论文标题
在交流游戏中为人格图像字幕字幕的结构和功能分解
Structural and Functional Decomposition for Personality Image Captioning in a Communication Game
论文作者
论文摘要
个性图像字幕(PIC)旨在描述具有自然语言标题的形象,给定个性特征。在这项工作中,我们根据演讲者和听众之间的通信游戏介绍了图片的新颖配方。演讲者试图生成自然语言标题,而听众则鼓励生成的字幕包含有关输入图像和人格特征的歧视性信息。这样,我们希望可以改进生成的字幕以自然表示图像并表达特征。此外,我们建议调整语言模型GPT2以执行图片的字幕生成。这使演讲者和听众能够从GPT2的语言编码能力中受益。我们的实验表明,所提出的模型实现了PIC的最新性能。

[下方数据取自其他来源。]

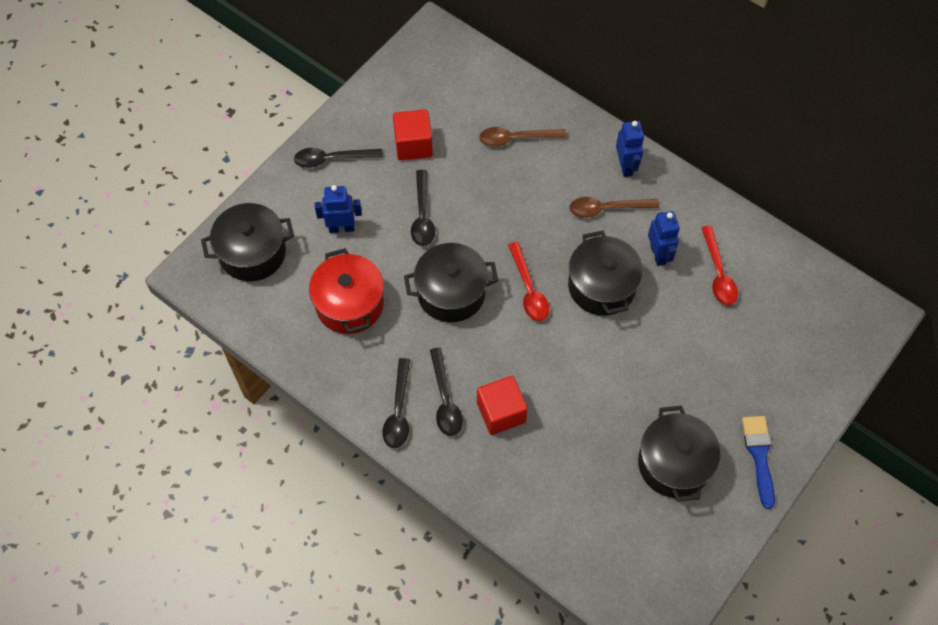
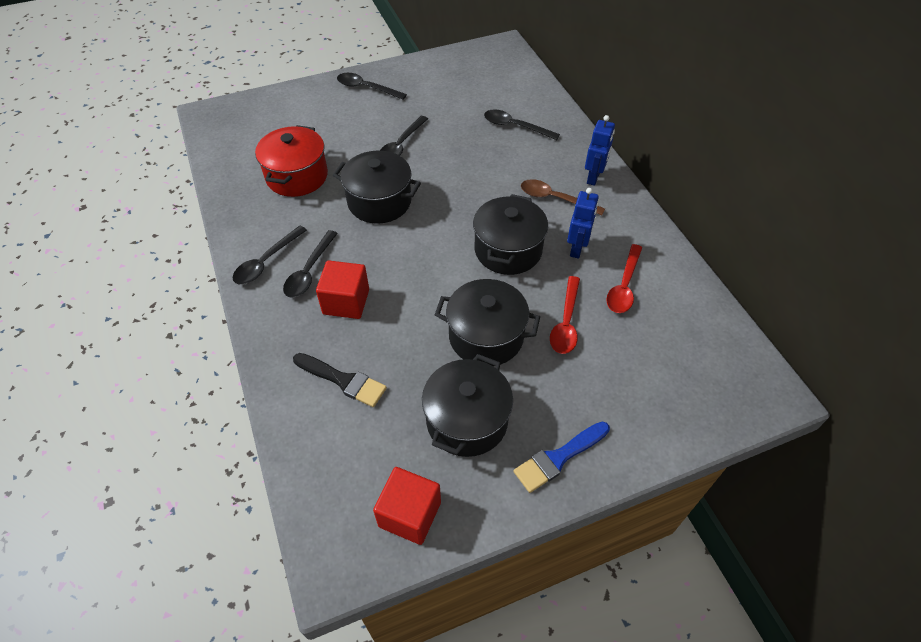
camera: 30 degrees right, 10 degrees down
(252, 253) = (260, 119): black pot -> black pot (486, 336)
(341, 228) = (335, 129): blue robot -> none
(413, 145) = (432, 101): red cube -> red cube (409, 514)
(516, 138) = (515, 126): brown spoon -> black spoon
(529, 289) = (444, 225): red spoon -> red spoon (566, 322)
(554, 485) = (343, 380): none -> black brush
(759, 456) = (558, 458): blue brush -> blue brush turned 150 degrees counterclockwise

Personality image captioning (PIC) aims to describe an image with a natural language caption given a personality trait. In this work, we introduce a novel formulation for PIC based on a communication game between a speaker and a listener. The speaker attempts to generate natural language captions while the listener encourages the generated captions to contain discriminative information about the input images and personality traits. In this way, we expect that the generated captions can be improved to naturally represent the images and express the traits. In addition, we propose to adapt the language model GPT2 to perform caption generation for PIC. This enables the speaker and listener to benefit from the language encoding capacity of GPT2. Our experiments show that the proposed model achieves the state-of-the-art performance for PIC.